What did the COVID pandemic do to American Christian church life?

The only reasonable conclusion I can draw is that it winnowed out the uncommmitted church members and attenders; the faithful and committed have now returned (unless they are physically unable to return).

I long suspected that many church-goers in America were not really committed to their churches or to church attendance. Many, I believed I detected, attended somewhat sporadically or even often just out of a sense of duty. “I ought to go to church; I have always gone to church.” But without an inward commitment to church, to collective worship, to hearing the gospel preached, to studying the Bible.

I am not suggesting that the pandemic was sent by God for this purpose; I am suggesting that one good side effect of the pandemic, awful as it was, is showing who are the real Christians and who are the false Christians, the mere “professors,” to use Spurgeon’s term for them, the “almost Christians,” to use Wesley’s term.

A true Christian will return to collective worship if possible. By “true Christian” I do not mean “really saved;” who is saved is absolutely and solely God’s decision. Only God knows for sure. But true Christians, disciples of our Lord and Savior Jesus Christ, will find some way to worship with others.

It may be that church attendance in America and other countries will never rise to the level of before the pandemic. That’s not necessarily a bad thing. I have always thought of “true Christians” as a small band of people, the “called out ones,” the “ekklesia,” the remnant of society, people willing to sacrifice to band together with other real, true Christians to worship God, have Christian fellowship, and serve each other and the world around them in the name of Jesus Christ—together.

Now, having said that, and to turn aside rebukes and contradictions, I KNOW there are people who stopped going to church long, long ago, before the pandemic, for a variety of reasons.
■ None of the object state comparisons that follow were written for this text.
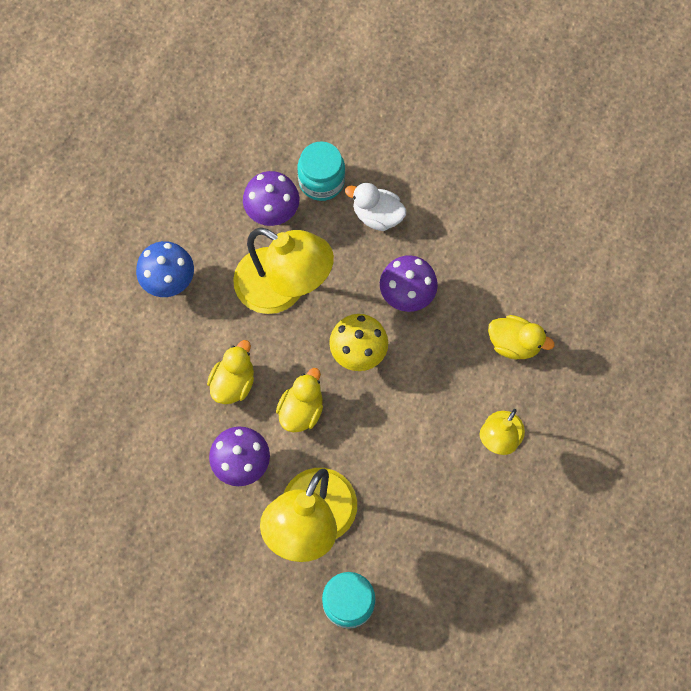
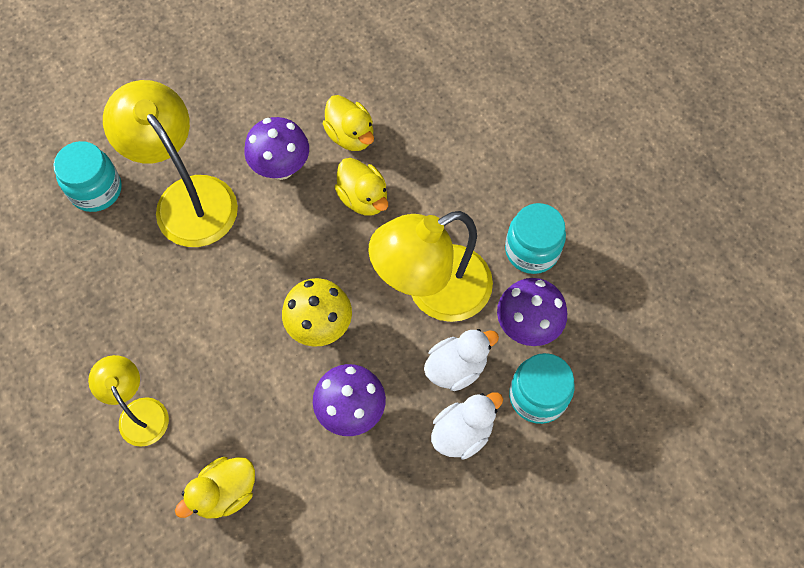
camera: 120 degrees right, 5 degrees down
blue mushroom [136,241,194,297] -> none
yellow duck [276,368,323,432] -> yellow duck moved to [323,95,374,151]
none -> white duck [424,329,499,391]
none -> turquoise jar [505,203,566,274]

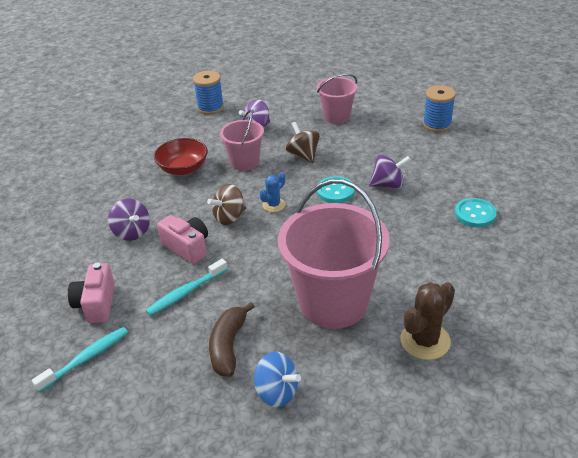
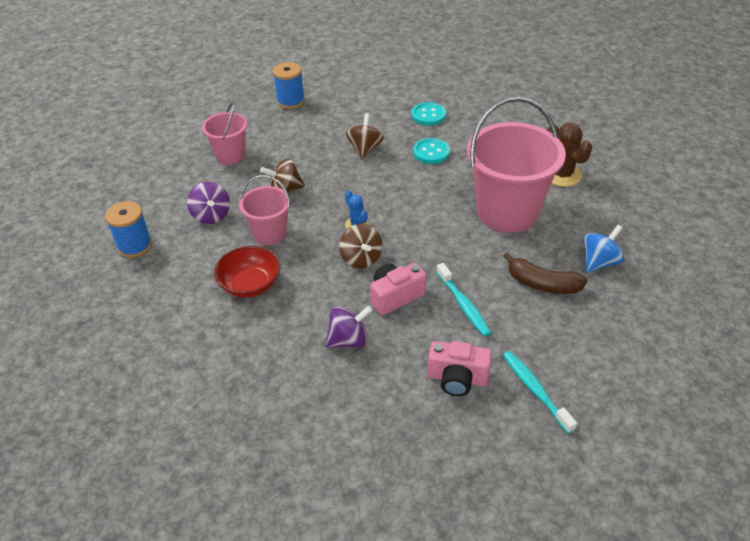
camera: 75 degrees left, 5 degrees up
turquoise button [317,176,355,203] -> turquoise button moved to [413,138,450,164]
purple spinning top [369,155,411,189] -> brown spinning top [346,113,384,159]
I sometimes sympathize with them. For a few years I found it necessary to drive almost forty miles on Sundays to worship with a congregation that I thought of and felt as authentically “the church.” Many of my friends and loved ones stopped going to church before the pandemic because they searched and could not find a church that was authentic. Personally, I think they didn’t search hard enough, long enough, but that’s really not for me to judge.
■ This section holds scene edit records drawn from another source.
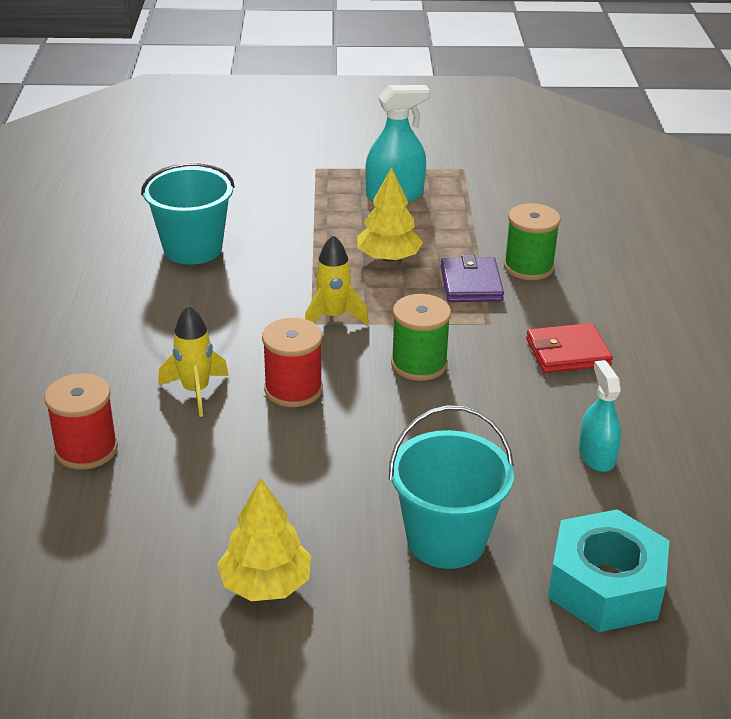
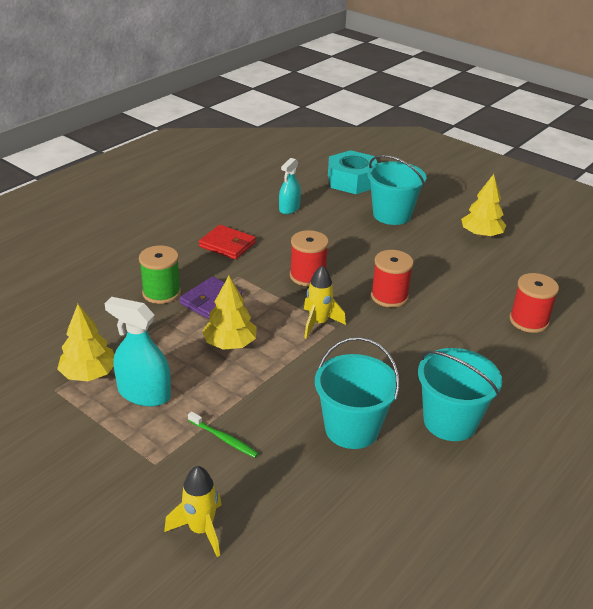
camera: 140 degrees left, 0 degrees up
yellow rocket [158,305,229,417] -> yellow rocket moved to [164,466,221,557]
green spool [391,294,451,381] -> red spool [290,230,329,286]
none -> yellow tree [57,304,114,381]
none -> green toothbrush [188,411,259,458]
none -> turquoise bucket [418,348,502,441]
I am talking here about people who were seemingly faithful church attenders before the pandemic and are now not returning to church. They are millions only in America. I’m sure millions more in other countries. As a result, many churches will have to shut their doors for good and/or meet without benefit of paid clergy in smaller spaces, adapt and adjust to diminished attendance and resources. Because they came to depend on the uncommitted but seemingly faithful attenders.
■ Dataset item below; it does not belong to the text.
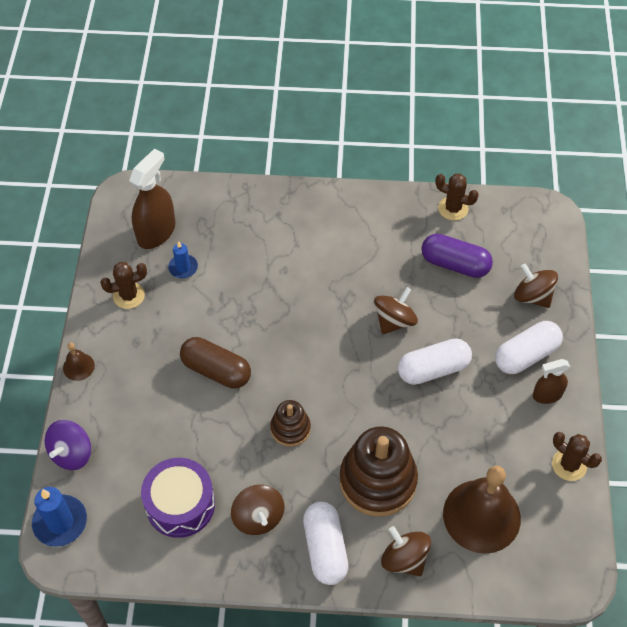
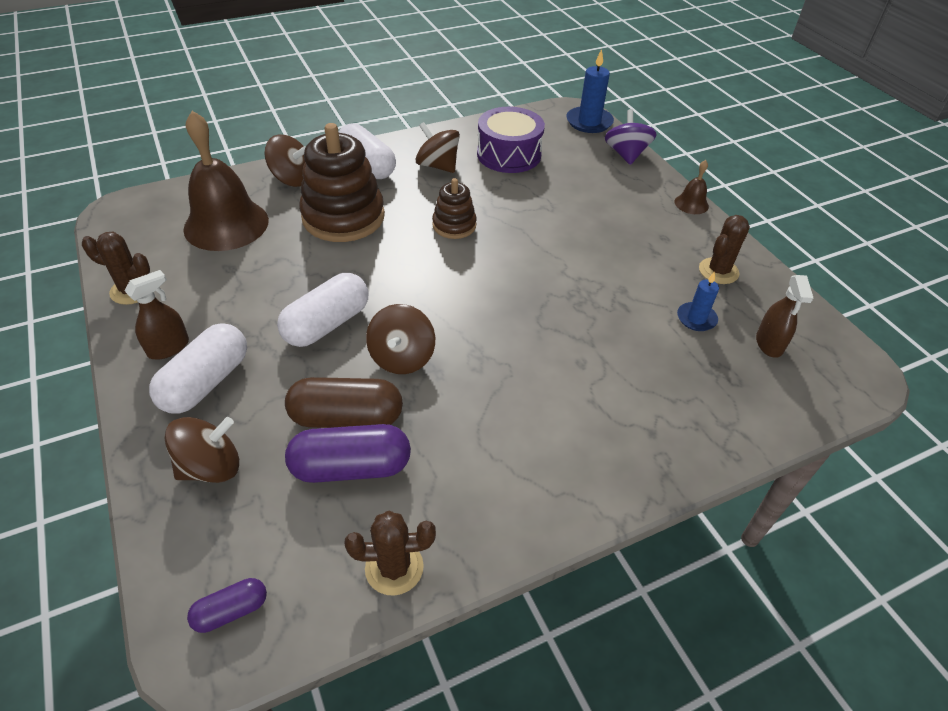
camera: 150 degrees right, 10 degrees down
brown spray bottle [129,148,175,249] -> brown spray bottle [756,275,813,358], size x0.59
brown capsule [180,337,251,388] -> brown capsule moved to [285,377,403,428]
brown spinning top [514,263,558,308] -> brown spinning top turned 45 degrees counterclockwise [164,417,239,483]
none -> purple capsule [187,578,267,633]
This phenomenon both worries me and gives me hope. It worries me because I believe strong, active churches CAN be of real benefit to the work of God’s kingdom in the world. It gives me hope because I have long believed that perhaps (!) the majority of church-goers never were really committed Christians who cared about the work of God’s kingdom in the world.

My advice to pastors and other church leaders is this: Don’t go back, even if possible, to depending on the uncommitted attenders. Build within your church a group, however small, that becomes the “backbone” or “bone structure” (I’m avoiding the word “skeleton” for obvious reasons) of the church upon which it can depend—come what may. Limit full membership to them, the ones who will always support the church come what may and who will return to physical attendance even after a two or three year long necessary absence such as we have just gone through. Cut from the membership rolls those who are not returning, who could return, and in the future think of your real congregation as including ONLY those you are confident would return should another long “shelter in place” kind of event happen. The others are “regular or frequent visitors.”